A Guide to Afternoon Tea


Afternoon Tea is a lovely time honored tradition. Often enjoyed at a low table, with similarly low chairs, Afternoon Tea is served between the hours of 2pm and 5pm. Not to be confused with High Tea, the traditional name for the English evening meal, which is served at a “high” dining table after 6pm. Afternoon Tea is less of a meal and more an occasion.

Let’s say you’ve found yourself at a tea service. Perhaps the fine china, tiered trays and elegance feels intimidating. You are not alone. Afternoon Tea can be compared to the childlike practice of playing dress-up. Take the opportunity to indulge in the ceremony of it all, avoid the temptation to check your phone or snap too many pictures. Be present, enjoying the company of those around you. 

Now…time for tea!

Once you seat yourself, you may be asked which type you prefer: Cream Tea or Royal Tea:

  • Cream Tea includes finger sandwiches, scones (a quick bread from Scotland, pronounced “skohn,” like gone), and an assortment of tarts and small cakes.
  • Royal Tea would likely have the same fare (perhaps with a few trendy or expensive upgrades like caviar), with the inclusion of a glass of champagne – cheers!

Once you are served, get acquainted with your surroundings. An Afternoon tea setting includes the aforementioned three tiered tray, fork & knife, tea cup with saucer, demitasse spoon, lemon wedges, sometimes a tea strainer, tea pot, milk, sugar and tongs. One person (historically the host or whoever made the reservation) is designated to serve the tea to others (and will continue to be mindful and serve the tea throughout the duration). He or she may ask how you take your tea:

  • weak – less tea will be poured for you to dilute with milk
  • strong – more tea will be poured, leaving less room for milk

If you intend to enjoy sugar in your tea, you would add that once the tea is poured, stir and then if you like, add milk.
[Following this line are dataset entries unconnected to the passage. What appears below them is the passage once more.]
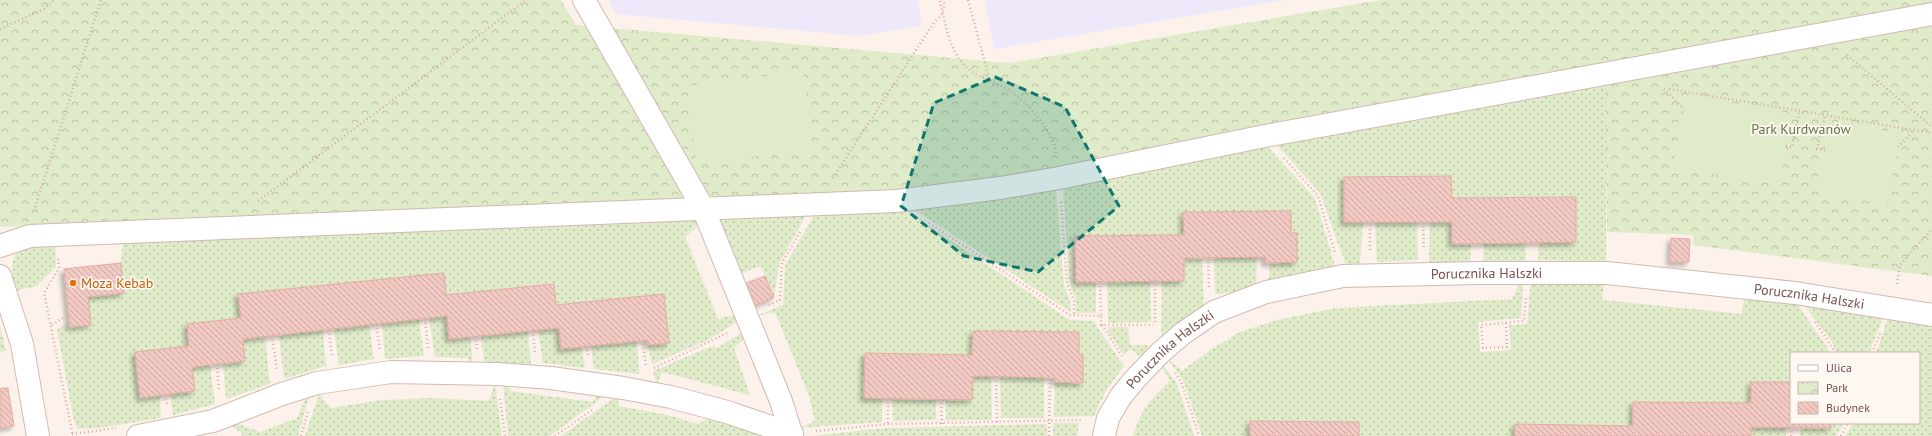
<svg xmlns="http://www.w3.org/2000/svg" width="1932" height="436" font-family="'PT Sans',sans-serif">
	<defs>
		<pattern id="grass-dots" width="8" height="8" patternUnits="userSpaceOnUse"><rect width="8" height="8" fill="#dfebc9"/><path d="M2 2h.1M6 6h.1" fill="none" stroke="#bac1a5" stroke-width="1.8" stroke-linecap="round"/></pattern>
		<pattern id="park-crowns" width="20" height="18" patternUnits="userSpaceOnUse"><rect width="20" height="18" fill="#dfebc9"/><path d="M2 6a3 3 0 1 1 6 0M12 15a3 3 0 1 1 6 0" fill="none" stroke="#bac1a5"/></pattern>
		<pattern id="building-back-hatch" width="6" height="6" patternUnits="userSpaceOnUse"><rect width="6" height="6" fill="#f2cac3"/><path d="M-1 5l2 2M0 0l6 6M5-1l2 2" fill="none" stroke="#c9a7a1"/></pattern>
		<filter id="shadow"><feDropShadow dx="-3.5" dy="3.5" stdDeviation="2" flood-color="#0004"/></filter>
	</defs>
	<rect width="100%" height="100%" fill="#fdf2eb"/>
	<path fill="#efe8fa" d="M609,0H918L922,26L859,36L616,14Z
		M985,0H1286L994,49Z"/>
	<path fill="url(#grass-dots)" d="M1606,81V262L1538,260L1539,243L1576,242V197L1452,198L1451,176L1344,177V222L1363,223L1360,264L1346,265L1320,193L1276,144Z
		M1266,145L1315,198L1336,269L1269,282L1270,262H1297V233H1291V211L1184,212V235L1075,236L1076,282H1096V313H1076V300L1069,281L1063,187Z
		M1056,188L1064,286L1070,300L1071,312L910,207Z
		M905,210L1070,320L1093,321L1124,366L1107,389L1094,416L1054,417L1055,382L1083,383V355H1079V332L973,331L972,355L865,353L864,398H882V422L799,428L815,421L809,396L775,312L756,316L783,305L785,265L815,214Z
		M806,215L779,264L774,298L761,266L739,274L719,221L722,218Z
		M698,220L699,225L685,237L718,319L737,314L739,321L706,341L652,364L648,345L669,343L664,294L556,305L553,284L446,295L444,273L238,295L241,318L187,324L189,346L160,395L161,418L98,428L78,429L74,421L57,330L67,323L68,328L91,325L88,297L124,293L121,263L123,242Z
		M1375,222H1417L1418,260L1377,262Z
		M1430,222H1452V243H1471L1470,268H1429Z
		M1484,243H1525L1526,263L1483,264Z
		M55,245L56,267L37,286L15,291C12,278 7,252 26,247C35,244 46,245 55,245Z
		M1257,257L1256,291L1215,294L1214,258Z
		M1184,258L1202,259L1204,310L1161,340L1162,281H1184Z
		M1521,280L1523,282L1521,318L1478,322L1480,352L1511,350L1509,325L1527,324L1531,280L1604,281L1602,300L1742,314L1744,296L1796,302L1831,353H1791V382H1751V403L1633,402V426L1515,424V436H1359V422L1251,421L1250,436H1202L1183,380L1167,358L1182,371L1210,350L1240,332L1277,320L1335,308L1512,299Z
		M1150,281L1151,322L1108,323L1107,282Z
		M1802,302L1884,315L1869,353H1837L1832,342Z
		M1889,315L1932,323V436H1845L1853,423H1919V353H1876Z
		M447,316L450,339L470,337L473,363H471L467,358L435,357L429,318Z
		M419,319L424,356L385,359L382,323Z
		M369,325L374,359L339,365L334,329Z
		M0,327L6,350L0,353Z
		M1108,327H1128L1130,345H1148L1150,350L1141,358L1131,349L1124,355L1108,331Z
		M559,328L581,346L585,368L543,363L538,330Z
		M323,330L326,366L284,379L279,336Z
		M528,331L531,365L484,362L481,336Z
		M744,331L745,338L734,348L750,395L662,372L657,386L653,371L712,346L717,348Z
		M265,337L270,384L226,399L223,364L245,361L243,339Z
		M637,341L639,374L594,369L591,346Z
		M1163,364L1177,384L1194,436H1133C1141,408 1151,400 1170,380L1160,365Z
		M210,365L215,404L173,415L170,394L194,391L192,367Z
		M973,376L991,377L992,420H946V399L972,400Z
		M1000,377H1044V418H1001Z
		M495,383L502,436H305L319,394L331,408L382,400L430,398L489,401Z
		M503,383H508L510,391L592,402L599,393L607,394L550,436H508Z
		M309,396L298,436H242V433L230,425L234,422L260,432L297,418L306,397Z
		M617,396L619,406L667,415L699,424L711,416L762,436H561Z
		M892,398L936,399V420L893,421Z
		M1053,423H1079L1077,436H1053Z
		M1831,423H1844L1836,436H1800L1801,428H1831Z
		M1047,424V436H811L885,428Z
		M1751,427L1786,428V436H1751Z"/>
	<path fill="url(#park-crowns)" d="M0,0H561L576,25L1010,63L1381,0H1932V276L1693,245V235L1607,232L1605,62L1030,174L864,194L0,227Z"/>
	<path fill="#dfebc9" d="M803,71L813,149L697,164L687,86Z
		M1687,95L1792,114L1779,185L1672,167Z
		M1830,122L1901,133L1887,205L1816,192Z"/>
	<path fill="url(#building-back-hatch)" stroke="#e5aca3" filter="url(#shadow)" d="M1451,176L1452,198L1576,197V242L1452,244V222H1344V177Z
		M1291,211V233H1297V262L1266,263V257H1262L1184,258V281L1076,282L1075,236L1184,235L1183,212Z
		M1671,238L1690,239L1689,262H1670Z
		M121,263L124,293L88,297L91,325L70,327L64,269Z
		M444,273L446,295L554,284L556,305L664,294L669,343L648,345V340L561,349L559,328L449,339L447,316L243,339L245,361L192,367L195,391L140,398L135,352L189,346L187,324L241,318L238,294Z
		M765,276L774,298L755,305L746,283Z
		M973,331L1079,332V355H1083V383L1055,382V378L973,376L972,400L864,398L865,353L972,355Z
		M1751,382H1791V423H1831V428L1751,427V436H1515V424L1633,426V402L1751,403Z
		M2,388H8L14,426L0,428V389Z
		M1250,421L1359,422V436H1250Z"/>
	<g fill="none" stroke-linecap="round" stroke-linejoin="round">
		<g stroke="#d2b9b3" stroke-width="24">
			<path id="pedestrian" d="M584,0L703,208
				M127,232L896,201L1000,188L1059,178L1265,136L1932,14"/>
		</g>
		<g stroke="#d2b9b3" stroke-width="24">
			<g id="minor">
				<path d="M703,208L781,401L792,436"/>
				<path d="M0,246L30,236L127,232"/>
				<path d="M0,276L22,344L38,436"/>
				<path d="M138,436L213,421L282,394L317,383L391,372L497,374L551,378L623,388L671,397L727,412L792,434"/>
				<path id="s1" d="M1104,436L1108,418L1121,396L1136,378L1160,353L1182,334L1214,312L1266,292L1343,276L1479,273H1607L1795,293L1932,315"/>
			</g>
		</g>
		<path stroke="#d8aca5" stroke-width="2.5" stroke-dasharray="1 3" stroke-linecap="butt" d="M968,0L990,81
			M940,1C945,22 949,50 965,66C975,76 987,79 1000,85C1023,97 1052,127 1056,154
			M0,29L44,9L54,0
			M1847,55L1932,127
			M1664,89L1684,109
			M1669,89L1932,133
			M1786,146L1792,147L1799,112
			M1898,147L1913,131
			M1825,150L1817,149L1825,116
			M1284,158L1318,196L1335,253
			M833,178L933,24L943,13L945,0
			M258,201L526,0
			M1061,202L1067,283L1074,301V316
			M34,211L101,0
			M1423,222L1424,249
			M929,223L1070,315L1101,316V325H1153
			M1370,250V223
			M1262,257L1263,267
			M1208,258L1209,287
			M58,259L59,268L44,293L73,436
			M1155,281V323
			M1100,282L1101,316
			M1897,284L1900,265L1932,229
			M769,305L780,300L782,263L801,230
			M425,319L428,348
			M1815,322L1836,353
			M1506,323L1507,347L1483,348L1481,325L1524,321L1526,297
			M376,324L380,349
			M52,325L66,316
			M1102,325L1122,356
			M329,330L332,356
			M533,331L535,353
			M272,336L277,370
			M476,336L477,350
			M642,340L646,366
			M587,346L588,358
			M1872,353L1881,331
			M217,364L219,391
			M654,368L727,333
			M1175,373L1181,381L1199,436
			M996,377L997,422
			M165,395L167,404
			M888,398V424
			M500,399L505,436
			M941,399L942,424
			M816,431L888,424L1082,420
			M72,434L116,428
			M301,436L308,412
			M555,436L592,410
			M1049,436L1050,377
			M1791,436L1792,428
			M1841,436L1848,423"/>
		<use href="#pedestrian" stroke="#fff" stroke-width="22"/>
		<use href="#minor" stroke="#fff" stroke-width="22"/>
	</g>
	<path fill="#0f766e" fill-opacity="0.2" stroke="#0f766e" stroke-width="3" stroke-dasharray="8 5" stroke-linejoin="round" d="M995,77L1065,107L1119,206L1038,272L964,256L901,206L934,103Z"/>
	<circle fill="#e8710a" stroke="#fff7f2" stroke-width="1.5" cx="73" cy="283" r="4"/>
	<g text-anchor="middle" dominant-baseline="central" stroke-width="3.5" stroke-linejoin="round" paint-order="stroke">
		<g font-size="14" fill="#5f7941" stroke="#fff7f2">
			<text x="1801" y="129">Park Kurdwanów</text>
		</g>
		<g font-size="14" fill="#79524d" stroke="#fff7f2">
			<text stroke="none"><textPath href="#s1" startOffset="448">Porucznika Halszki</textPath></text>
			<text stroke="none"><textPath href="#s1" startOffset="772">Porucznika Halszki</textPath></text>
			<text stroke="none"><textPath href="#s1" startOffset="112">Porucznika Halszki</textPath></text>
		</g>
		<g font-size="14" fill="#c56008" stroke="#fff7f2" text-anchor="start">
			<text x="81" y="283">Moza Kebab</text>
		</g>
	</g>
	<rect x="1790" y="352" width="130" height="72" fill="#fff7f2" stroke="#c9b5b0"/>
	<rect x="1798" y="365" width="20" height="6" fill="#ffffff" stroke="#c9b5b0"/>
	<text x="1826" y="372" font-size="12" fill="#79524d">Ulica</text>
	<rect x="1798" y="382" width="20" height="12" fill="url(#park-crowns)" stroke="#c9b5b0"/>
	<text x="1826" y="392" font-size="12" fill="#79524d">Park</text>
	<rect x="1798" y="402" width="20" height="12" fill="url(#building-back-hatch)" stroke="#c9b5b0"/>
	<text x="1826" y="412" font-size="12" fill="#79524d">Budynek</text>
</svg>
If you enjoy sugar and lemon, you must omit the milk. If you are a tea enthusiast, you know to never add lemon to a cup of Earl Grey because it disguises the delightful touch of bergamot oil that makes it uniquely it’s own. You also know milk is never added to green, oolong, white or herbal teas because it may curdle – oh my!

A few final rules you may not know to help you feel confident and comfortable at an Afternoon Tea:

  1. Finger sandwiches may be cut with a knife and fork, but are brought to your mouth with fingers
  2. Scones should be enjoyed first because they are still warm! You may break them apart with your hand and enjoy one piece at a time. Place a dollop of jam and cream on your plate first, then introduce them to your scone. The order you put them on your scone is up to you but beware, it is hotly debated in parts of the world which should be put on first. Like finger sandwiches, scones are fellow “finger foods”
  3. Desserts are to be enjoyed at the very end (save the best for last)
  4. Lift only your tea cup when sitting at a table
  5. Be sure your spoon rests on the backside of the saucer after stirring your tea
  6. Look into your tea cup while drinking (never over the rim)
  7. The correct way to hold a tea cup is to pinch the handle with your index finger and thumb rather (hooking your finger through the little hole might get it stuck)
  8. And never ever slurp your tea…it will scare away the fairies!